Median Of Running Stream of Numbers – (using Set)

Last Updated : 30 Mar, 2023

Given that integers are being read from a data stream. Find the median of all the elements read so far starting from the first integer until the last integer. This is also called Median of Running Integers. The given link already contains solution of this problem using Priority Queue. However, the following solution uses the same concept but the implementation is by using sets. In this solution, we will print the smaller median in case of even length instead of taking their average.

Examples:

Input: arr[] = {-10, 14, 11, -5, 7}
Output: -10 -10 11 -5 7

Input: arr[] = {2, -5, 14}
Output: 2 -5 2

Approach:

Create two multisets g in ascending order that will store the upper half and s in descending order to store the lower half of the array arr[].
Insert the first element in s. And initialize the median with this value.
For every other element of the array x. Check the sizes of both the sets:
- When size(s) > size(g): If x > median then insert the first element of s into g and remove that element from s, insert x into s. Else insert x into g.Median = top/begin of set with larger size.
- When size(s) < size(g): If x < median then insert the first element of g into s and remove that element from g, insert x into g. Else insert x into s. Median = top/begin of set with larger size.
- When size(s) = size(g): If x > median. Insert x into s, Median = begin of g. Else insert x into g.

Below is the implementation of the above approach:

CPP

// C++ program to find running median for
// a stream of integers using Set
#include <bits/stdc++.h>
using namespace std;
 
// Function to print the running median
// for the array arr[]
void printRunningMedian(int arr[], int n)
{
    // Multiset is used to handle duplicates
    // Multiset g for storing upper half
    // (ascending order)
    // The first element will be the smallest)
    multiset<int> g;
 
    // Multiset s for storing lower half
    // (descending order). The first element
    // will be the largest
    multiset<int, greater<int> > s;
 
    s.insert(arr[0]);
 
    // Initialise median with the first element
    int med = arr[0];
    printf("%d ", med);
 
    for (int i = 1; i < n; i++) {
 
        // Only add elements to upper half if
        // its size less than the size of the
        // lower half (maintain only difference
        // of 1)

Data provided

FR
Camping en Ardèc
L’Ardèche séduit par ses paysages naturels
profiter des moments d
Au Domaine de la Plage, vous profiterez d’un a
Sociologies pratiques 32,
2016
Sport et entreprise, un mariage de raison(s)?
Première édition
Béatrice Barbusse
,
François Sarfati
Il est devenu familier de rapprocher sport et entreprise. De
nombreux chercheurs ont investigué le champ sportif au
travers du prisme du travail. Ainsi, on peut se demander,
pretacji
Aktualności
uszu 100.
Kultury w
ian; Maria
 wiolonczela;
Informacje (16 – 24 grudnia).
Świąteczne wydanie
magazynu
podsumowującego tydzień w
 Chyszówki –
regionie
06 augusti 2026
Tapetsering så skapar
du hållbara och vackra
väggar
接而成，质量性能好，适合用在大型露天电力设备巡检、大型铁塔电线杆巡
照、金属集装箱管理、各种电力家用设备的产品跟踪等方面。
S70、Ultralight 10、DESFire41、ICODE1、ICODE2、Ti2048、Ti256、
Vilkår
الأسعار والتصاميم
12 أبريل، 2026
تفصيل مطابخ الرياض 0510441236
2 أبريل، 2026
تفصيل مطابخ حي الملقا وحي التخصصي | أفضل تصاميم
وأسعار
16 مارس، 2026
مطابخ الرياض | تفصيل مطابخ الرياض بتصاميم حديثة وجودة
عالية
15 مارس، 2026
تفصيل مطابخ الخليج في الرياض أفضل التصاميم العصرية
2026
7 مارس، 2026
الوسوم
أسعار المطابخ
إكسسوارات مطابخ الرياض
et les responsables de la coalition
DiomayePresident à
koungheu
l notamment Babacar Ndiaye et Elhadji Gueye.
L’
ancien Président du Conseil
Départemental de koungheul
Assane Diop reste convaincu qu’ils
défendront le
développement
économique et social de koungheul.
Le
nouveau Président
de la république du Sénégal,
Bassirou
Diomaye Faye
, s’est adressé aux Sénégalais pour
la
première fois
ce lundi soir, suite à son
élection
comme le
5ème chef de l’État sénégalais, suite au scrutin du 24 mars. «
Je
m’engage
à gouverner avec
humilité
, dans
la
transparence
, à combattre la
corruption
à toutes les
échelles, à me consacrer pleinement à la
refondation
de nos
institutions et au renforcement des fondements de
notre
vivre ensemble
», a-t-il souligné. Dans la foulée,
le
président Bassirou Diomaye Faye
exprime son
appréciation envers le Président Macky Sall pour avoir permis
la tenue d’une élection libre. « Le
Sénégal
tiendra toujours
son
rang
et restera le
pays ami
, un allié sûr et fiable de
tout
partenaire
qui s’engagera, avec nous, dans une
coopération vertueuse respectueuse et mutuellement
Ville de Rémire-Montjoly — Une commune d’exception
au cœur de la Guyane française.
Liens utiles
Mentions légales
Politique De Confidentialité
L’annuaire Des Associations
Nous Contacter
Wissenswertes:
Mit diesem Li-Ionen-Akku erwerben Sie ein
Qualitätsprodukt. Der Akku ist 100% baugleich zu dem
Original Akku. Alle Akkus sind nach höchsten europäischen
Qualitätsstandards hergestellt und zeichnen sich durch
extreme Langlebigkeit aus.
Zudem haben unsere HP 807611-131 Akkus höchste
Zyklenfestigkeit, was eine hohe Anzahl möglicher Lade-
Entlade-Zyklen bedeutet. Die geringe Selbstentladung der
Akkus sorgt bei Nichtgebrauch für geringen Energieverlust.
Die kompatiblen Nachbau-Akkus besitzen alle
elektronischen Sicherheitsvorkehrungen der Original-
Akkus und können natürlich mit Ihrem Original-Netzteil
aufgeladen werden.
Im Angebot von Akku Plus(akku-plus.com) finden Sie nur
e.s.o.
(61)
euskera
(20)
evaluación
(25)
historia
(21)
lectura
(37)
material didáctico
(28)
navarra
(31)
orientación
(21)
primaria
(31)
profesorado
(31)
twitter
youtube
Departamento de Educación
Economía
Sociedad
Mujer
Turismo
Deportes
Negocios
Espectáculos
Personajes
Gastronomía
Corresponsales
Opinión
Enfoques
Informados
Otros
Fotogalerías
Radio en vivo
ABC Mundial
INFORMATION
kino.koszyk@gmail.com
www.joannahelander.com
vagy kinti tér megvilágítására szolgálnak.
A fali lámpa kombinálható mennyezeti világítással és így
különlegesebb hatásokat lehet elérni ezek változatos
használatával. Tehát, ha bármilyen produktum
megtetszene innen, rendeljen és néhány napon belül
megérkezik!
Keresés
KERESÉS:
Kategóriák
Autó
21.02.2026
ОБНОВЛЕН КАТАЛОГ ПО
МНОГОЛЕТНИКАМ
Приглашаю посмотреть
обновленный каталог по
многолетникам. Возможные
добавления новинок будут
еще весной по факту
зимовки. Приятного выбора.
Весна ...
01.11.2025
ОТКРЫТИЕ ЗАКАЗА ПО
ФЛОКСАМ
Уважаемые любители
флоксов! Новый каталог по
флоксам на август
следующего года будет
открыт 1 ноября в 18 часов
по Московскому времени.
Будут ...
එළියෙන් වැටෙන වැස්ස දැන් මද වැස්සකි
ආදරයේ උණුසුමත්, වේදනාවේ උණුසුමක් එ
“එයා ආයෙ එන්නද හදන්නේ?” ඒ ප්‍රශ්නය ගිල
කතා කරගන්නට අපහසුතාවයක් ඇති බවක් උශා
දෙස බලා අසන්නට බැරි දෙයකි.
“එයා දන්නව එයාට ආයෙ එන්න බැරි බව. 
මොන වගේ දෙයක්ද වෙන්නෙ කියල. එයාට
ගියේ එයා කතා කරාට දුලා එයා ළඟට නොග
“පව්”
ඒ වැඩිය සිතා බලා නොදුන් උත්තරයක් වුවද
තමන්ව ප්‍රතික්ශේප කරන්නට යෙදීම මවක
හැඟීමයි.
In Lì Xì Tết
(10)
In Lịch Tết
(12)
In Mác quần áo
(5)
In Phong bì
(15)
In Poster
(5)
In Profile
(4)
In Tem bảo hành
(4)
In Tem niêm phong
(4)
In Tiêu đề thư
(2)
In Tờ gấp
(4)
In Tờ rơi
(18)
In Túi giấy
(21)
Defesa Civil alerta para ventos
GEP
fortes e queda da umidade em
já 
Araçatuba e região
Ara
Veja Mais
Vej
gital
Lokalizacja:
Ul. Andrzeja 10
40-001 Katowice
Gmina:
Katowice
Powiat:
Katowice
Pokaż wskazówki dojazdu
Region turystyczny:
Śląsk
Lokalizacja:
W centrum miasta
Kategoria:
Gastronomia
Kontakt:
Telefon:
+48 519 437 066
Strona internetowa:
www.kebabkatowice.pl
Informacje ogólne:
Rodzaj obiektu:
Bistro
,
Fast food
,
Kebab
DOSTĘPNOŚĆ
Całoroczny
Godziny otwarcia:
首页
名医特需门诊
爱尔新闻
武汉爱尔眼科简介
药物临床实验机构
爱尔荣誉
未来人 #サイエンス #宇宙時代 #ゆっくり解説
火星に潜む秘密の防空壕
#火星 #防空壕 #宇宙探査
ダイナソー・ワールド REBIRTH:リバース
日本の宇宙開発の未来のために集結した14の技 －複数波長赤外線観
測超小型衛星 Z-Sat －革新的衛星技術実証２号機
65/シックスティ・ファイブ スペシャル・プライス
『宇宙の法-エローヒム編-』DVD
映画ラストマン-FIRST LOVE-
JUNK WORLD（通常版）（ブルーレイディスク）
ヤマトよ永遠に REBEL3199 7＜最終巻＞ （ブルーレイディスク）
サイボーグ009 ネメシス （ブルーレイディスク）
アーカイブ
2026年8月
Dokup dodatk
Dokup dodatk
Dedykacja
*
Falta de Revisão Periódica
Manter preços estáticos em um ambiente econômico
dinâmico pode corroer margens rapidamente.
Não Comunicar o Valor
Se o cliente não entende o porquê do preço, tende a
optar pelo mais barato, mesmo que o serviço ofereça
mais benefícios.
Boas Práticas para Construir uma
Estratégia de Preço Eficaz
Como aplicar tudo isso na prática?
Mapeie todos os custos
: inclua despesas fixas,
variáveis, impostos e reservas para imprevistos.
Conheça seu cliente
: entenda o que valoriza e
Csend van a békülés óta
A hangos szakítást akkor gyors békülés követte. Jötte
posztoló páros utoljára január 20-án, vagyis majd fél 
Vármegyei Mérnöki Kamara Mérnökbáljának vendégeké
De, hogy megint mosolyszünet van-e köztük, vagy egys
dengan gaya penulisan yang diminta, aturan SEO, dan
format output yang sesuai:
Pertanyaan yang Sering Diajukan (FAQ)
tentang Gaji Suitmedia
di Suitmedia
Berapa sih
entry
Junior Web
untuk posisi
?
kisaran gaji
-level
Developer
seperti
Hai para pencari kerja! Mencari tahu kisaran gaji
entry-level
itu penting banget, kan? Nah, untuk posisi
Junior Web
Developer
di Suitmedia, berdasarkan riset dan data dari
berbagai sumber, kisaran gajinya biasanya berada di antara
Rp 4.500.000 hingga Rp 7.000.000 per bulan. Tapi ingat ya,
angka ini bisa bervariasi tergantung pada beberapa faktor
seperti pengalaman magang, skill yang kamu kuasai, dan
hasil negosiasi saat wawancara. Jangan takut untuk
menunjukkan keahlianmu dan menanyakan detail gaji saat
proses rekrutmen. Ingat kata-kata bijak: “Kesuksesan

Instructions
1/ Quote the running median article from "Insert the first element in" up to and including "g. Else insert x into g.".
2/ Print the entries from their first line up to and including the line with "nombreux chercheurs ont".

Task solutions
1/
Insert the first element in s. And initialize the median with this value.
For every other element of the array x. Check the sizes of both the sets:
- When size(s) > size(g): If x > median then insert the first element of s into g and remove that element from s, insert x into s. Else insert x into g.Median = top/begin of set with larger size.
- When size(s) < size(g): If x < median then insert the first element of g into s and remove that element from g, insert x into g. Else insert x into s. Median = top/begin of set with larger size.
- When size(s) = size(g): If x > median. Insert x into s, Median = begin of g. Else insert x into g.

2/
FR
Camping en Ardèc
L’Ardèche séduit par ses paysages naturels
profiter des moments d
Au Domaine de la Plage, vous profiterez d’un a
Sociologies pratiques 32,
2016
Sport et entreprise, un mariage de raison(s)?
Première édition
Béatrice Barbusse
,
François Sarfati
Il est devenu familier de rapprocher sport et entreprise. De
nombreux chercheurs ont investigué le champ sportif au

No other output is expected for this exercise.